Sculpture
The Texas Sculpture Walk is such fertile ground for bringing out mathematical themes in contemporary sculpture that we could do an entire tour just within this one section of the District. We’re not going to indulge in that right now, to keep this set of tour ideas broadly based in the whole arts district, but I can’t resist mentioning just one of the sculptures, pictured above: Spirit Inner Columns by Jesus Moroles, just at the top of the stairs leading up to the Walk. In the picture, the sculpture might appear to be just three stacks of rectangular pieces of stone. However, in person, you can see that between each rectangular slab there is a smaller piece of stone, and taken together those smaller pieces create a graceful, flowing curve hidden amongst the uniform slabs. Each of the smaller pieces itself is really just a slab of stone, so this artwork shows how a curve can be understood as an assemblage of very numerous infinitesimal pieces, each on its own essentially straight and featureless. This is precisely the same insight that allowed Archimedes to compare the volumes of a sphere and cylinder over two millennia ago, and which underlay the invention of calculus in the 17th century. It underscores how both art and math can be about seeing the world with fresh eyes that will bring out heretofore unrecognized structure and detail.
A Mathematical Fossil
It’s worth stopping at the landing halfway up to the Texas Sculpture Walk to show participants this image.

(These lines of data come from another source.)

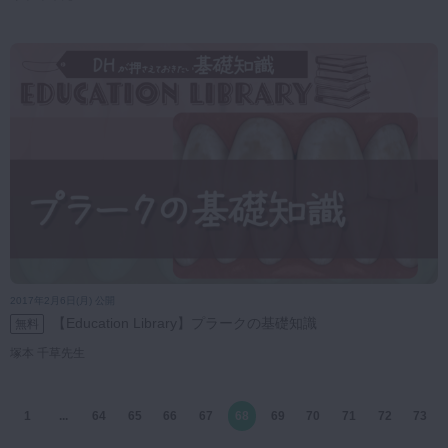
2017年2月6日(月) 公開
【Education Library】プラークの基礎知識
無料
塚本 千草先生
1
...
64
65
66
67
68
69
70
71
72
73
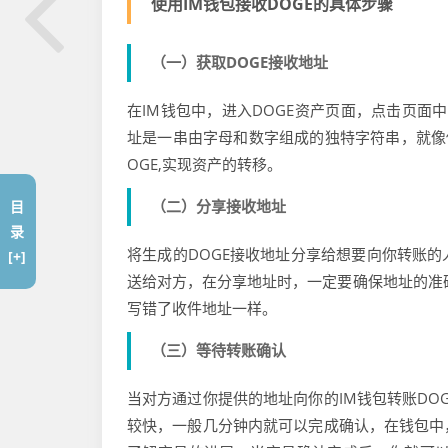
使用IM钱包接收DOGE的具体步骤
（一）获取DOGE接收地址
在IM钱包中，进入DOGE资产页面，点击页面
址是一串由字母和数字组成的独特字符串，就像
OGE,实现资产的转移。
（二）分享接收地址
目
录
将生成的DOGE接收地址分享给想要向你转账
[+]
送给对方，在分享地址时，一定要确保地址的准
写错了收件地址一样。
（三）等待转账确认
当对方通过你提供的地址向你的IM钱包转账DO
较快，一般几分钟内就可以完成确认，在钱包中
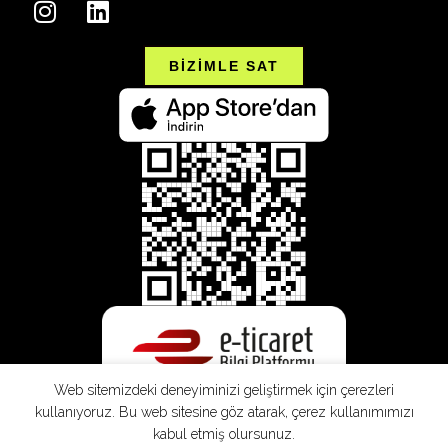
BİZİMLE SAT
Web sitemizdeki deneyiminizi geliştirmek için çerezleri
kullanıyoruz. Bu web sitesine göz atarak, çerez kullanımımızı
kabul etmiş olursunuz.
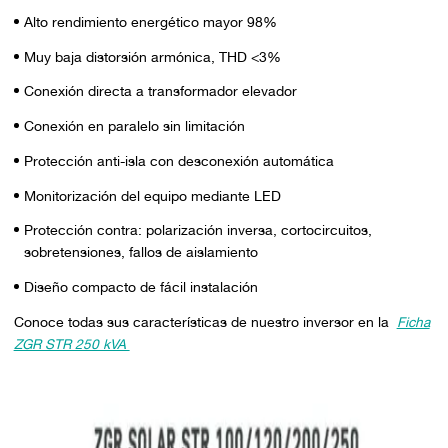
Alto rendimiento energético mayor 98%
Muy baja distorsión armónica, THD <3%
Conexión directa a transformador elevador
Conexión en paralelo sin limitación
Protección anti-isla con desconexión automática
Monitorización del equipo mediante LED
Protección contra: polarización inversa, cortocircuitos,
sobretensiones, fallos de aislamiento
Diseño compacto de fácil instalación
Conoce todas sus características de nuestro inversor en la
Ficha
ZGR STR 250 kVA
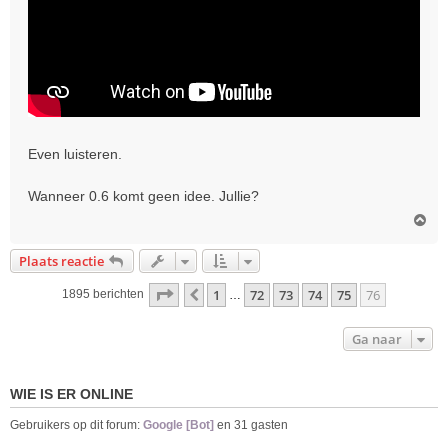
Even luisteren.
Wanneer 0.6 komt geen idee. Jullie?
O
m
h
Plaats reactie
o
o
Pagina
76
van
76
1
72
73
74
75
76
Vorige
1895 berichten
…
g
Ga naar
WIE IS ER ONLINE
Gebruikers op dit forum:
Google [Bot]
en 31 gasten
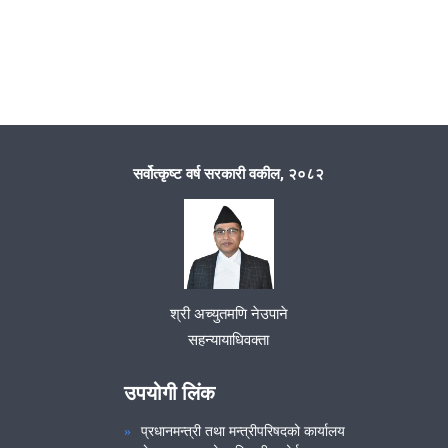
सर्वोत्कृष्ट वर्ष सरकारी वकील, २०८२
श्री अच्युतमणि नेउपाने
सहन्यायाधिवक्ता
उपयोगी लिंक
प्रधानमन्त्री तथा मन्त्रीपरिषदको कार्यालय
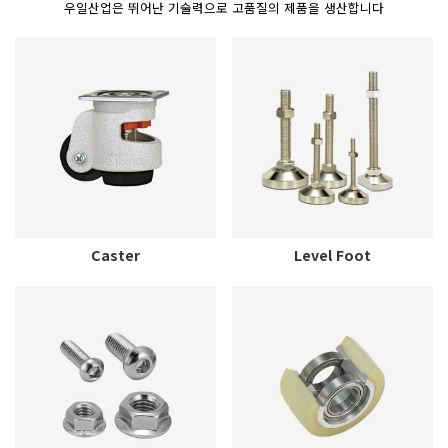
우일산업은 뛰어난 기술력으로 고품질의 제품을 생산합니다
Caster
Level Foot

Tell them that this is a mathematical fossil, and that you’ll explain what you could possibly mean by that when they have found this same pattern somewhere nearby. It won’t take them long to find it in the bottom surface of the fountain/artificial stream that runs by this landing. So what is this image? It is the fossilized remnant of a prehistoric streambed, and it shows the same ripple patterns that you can find in almost any stream today that has a sandy bottom. There’s a very characteristic shape to the ripples: very shallow slope on the upstream side, and a much steeper slope on the downstream side. These patterns arise because of the dynamics of waves in moving water. A very significant topic in mathematics is the analysis of wave phenomena, and that type of mathematics can be used to understand and derive the ripple patterns seen in this fossil, proving that the math we do today was equally valid millions of years ago. Notice that not only do the waves in a stream mold the streambed into this shape, but this shape affects how the water flows by, so the engineers that created this fountain can use the results of this mathematics to create a more naturalistic environment tucked within the urban setting of the Dallas Arts District.